Car

Car Jokes

When they say you live by the sword, you die by the sword, not in Paul Walker's case. He lived by the car, died by a tree. Well, I guess the car was stumped.

What's the last thing to go through a fly's head as it hits a car's windshield at 100 mph?

Its ass.

Today I found out that my cat got hit by a car accident. Well, I guess I'm gonna play ninja fruits on my hands again. It's not like anyone will notice.

I was visiting an orphanage and started to pull in close to the building. My car hit 3 speed bumps, and it caught me off guard. I got out of my car, looked under my tire, and saw three orphans wedged in my tire. I started to get worried, but then I thought to myself... nobody will miss them.

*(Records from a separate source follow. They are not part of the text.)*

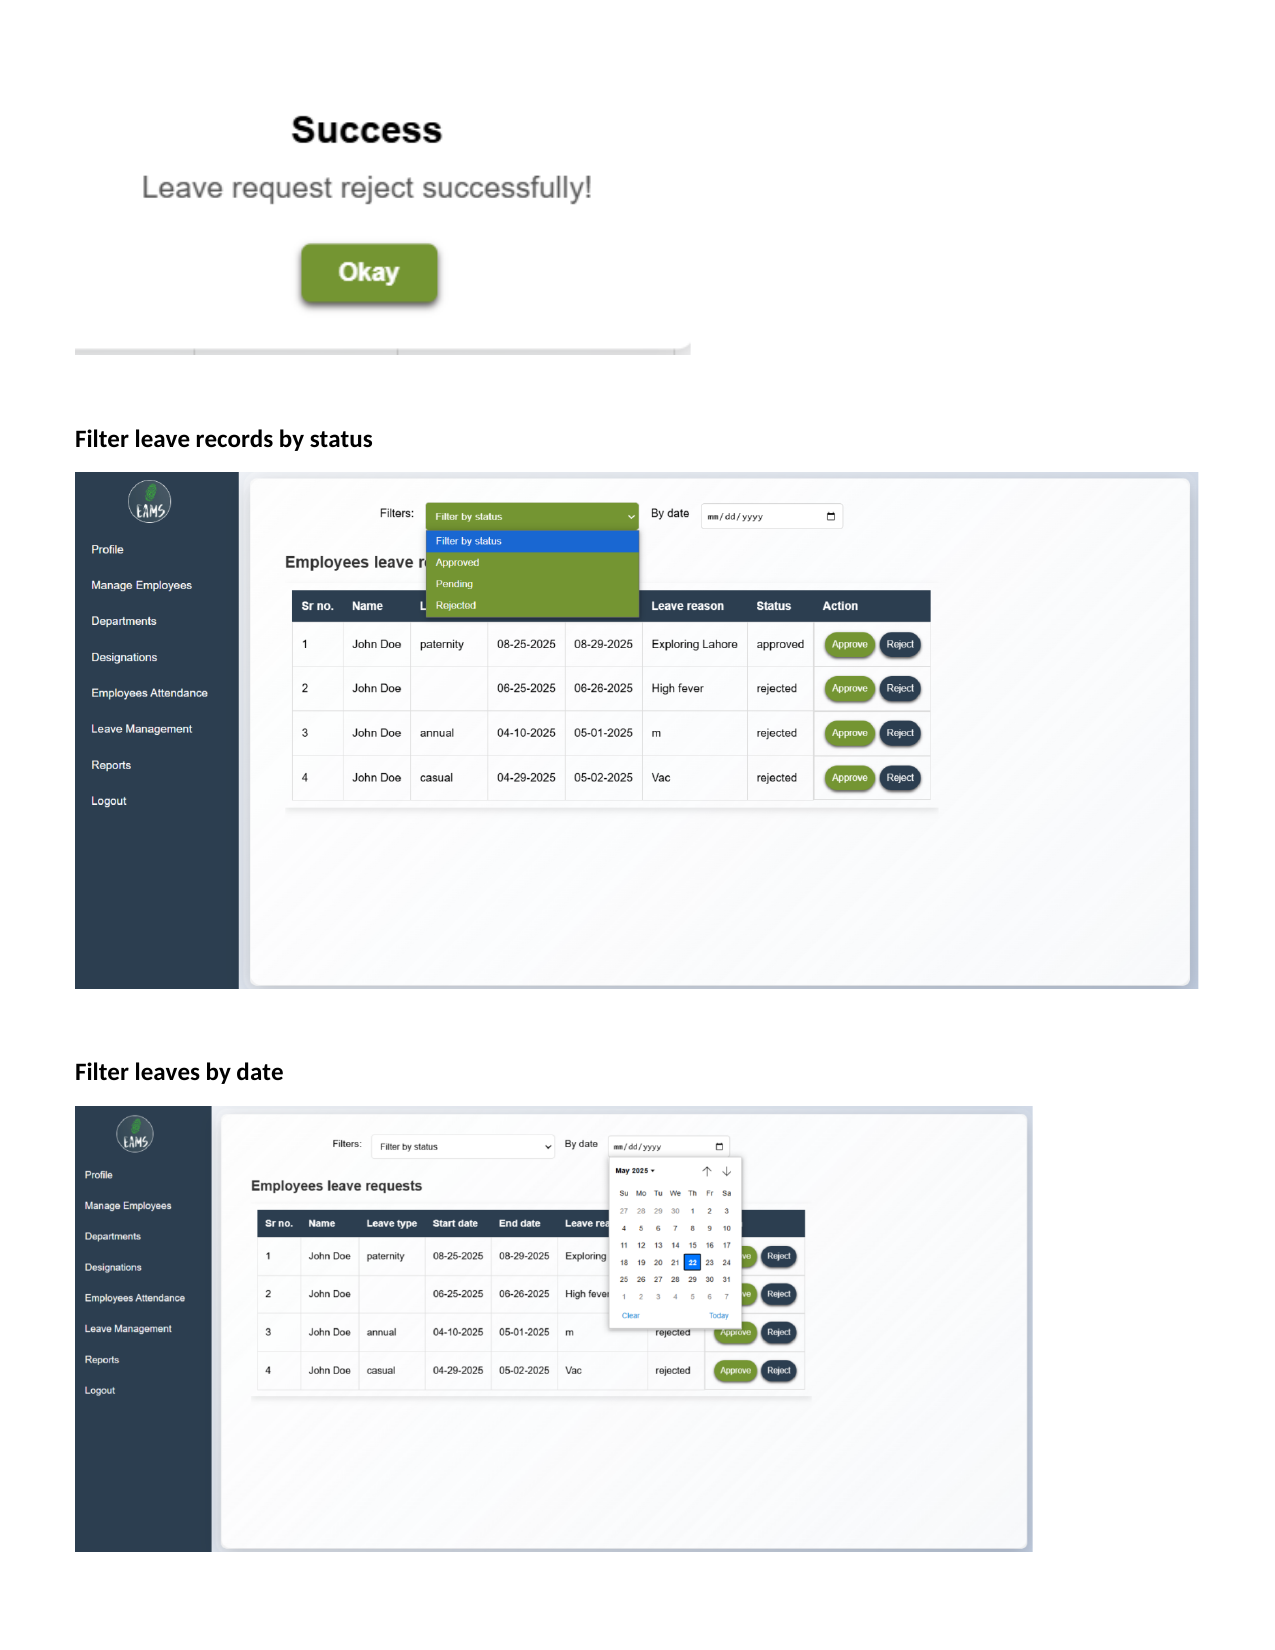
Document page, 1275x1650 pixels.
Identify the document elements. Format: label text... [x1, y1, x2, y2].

picture [75, 1106, 1033, 1552]
text Filter leave records by status [75, 423, 1200, 454]
text Filter leaves by date [75, 1057, 1200, 1087]
picture [75, 75, 691, 355]
picture [75, 472, 1199, 989]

The daughter of an incestuous pedophile goes into the living room where he is watching TV and asks him if she can borrow the car that evening.

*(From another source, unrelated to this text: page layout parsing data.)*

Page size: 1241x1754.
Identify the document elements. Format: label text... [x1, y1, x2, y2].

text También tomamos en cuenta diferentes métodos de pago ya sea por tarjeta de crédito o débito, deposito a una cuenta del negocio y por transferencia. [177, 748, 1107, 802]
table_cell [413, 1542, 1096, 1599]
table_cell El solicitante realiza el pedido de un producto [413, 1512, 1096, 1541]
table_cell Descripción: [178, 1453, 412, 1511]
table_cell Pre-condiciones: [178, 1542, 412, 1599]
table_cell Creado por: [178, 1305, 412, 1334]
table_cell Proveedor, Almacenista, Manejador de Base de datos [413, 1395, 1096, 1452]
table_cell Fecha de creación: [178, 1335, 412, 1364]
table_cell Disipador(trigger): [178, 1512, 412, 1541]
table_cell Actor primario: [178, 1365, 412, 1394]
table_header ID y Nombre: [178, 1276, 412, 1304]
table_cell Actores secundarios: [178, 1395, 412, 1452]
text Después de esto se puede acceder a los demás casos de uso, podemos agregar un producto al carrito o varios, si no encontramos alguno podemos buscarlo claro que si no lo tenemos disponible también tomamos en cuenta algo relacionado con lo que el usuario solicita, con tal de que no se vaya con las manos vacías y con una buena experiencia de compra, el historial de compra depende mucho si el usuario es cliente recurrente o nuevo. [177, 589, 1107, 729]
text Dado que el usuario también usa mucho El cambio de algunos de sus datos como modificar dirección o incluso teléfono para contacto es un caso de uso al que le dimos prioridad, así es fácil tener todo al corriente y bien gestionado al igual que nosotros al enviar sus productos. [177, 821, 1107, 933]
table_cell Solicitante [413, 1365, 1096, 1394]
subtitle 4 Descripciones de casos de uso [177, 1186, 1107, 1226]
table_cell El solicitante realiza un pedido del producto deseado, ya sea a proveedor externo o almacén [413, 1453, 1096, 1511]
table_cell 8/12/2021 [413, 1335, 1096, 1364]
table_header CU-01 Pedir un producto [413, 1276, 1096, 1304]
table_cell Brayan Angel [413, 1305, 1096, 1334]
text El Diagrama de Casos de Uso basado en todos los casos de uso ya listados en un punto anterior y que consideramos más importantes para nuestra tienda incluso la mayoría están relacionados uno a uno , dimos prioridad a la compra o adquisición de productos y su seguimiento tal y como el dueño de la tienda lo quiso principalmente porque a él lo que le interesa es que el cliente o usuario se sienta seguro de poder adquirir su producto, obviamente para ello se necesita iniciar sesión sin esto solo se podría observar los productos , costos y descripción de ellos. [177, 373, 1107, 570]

"Sure honey! If you suck my dick!"

So she gets down on him but something is wrong. She pops her head up and says: "Dad! This tastes like shit!"

"Oh yeah, I forgot," says the father. "I already gave your brother the car for tonight."

"Yes, officer! It was a requirement to run over that child. It matched perfectly with the beat drop!"

Imagine someone leaving a cut-out of Jeff Bezos on your car after you found out your blind bf cheated on you, and the McDonald's employee says over the speaker, "Weren't expecting him to see other hoes were you?"

I learned my dad got into a car crash this morning.

And my driver's license got revoked too.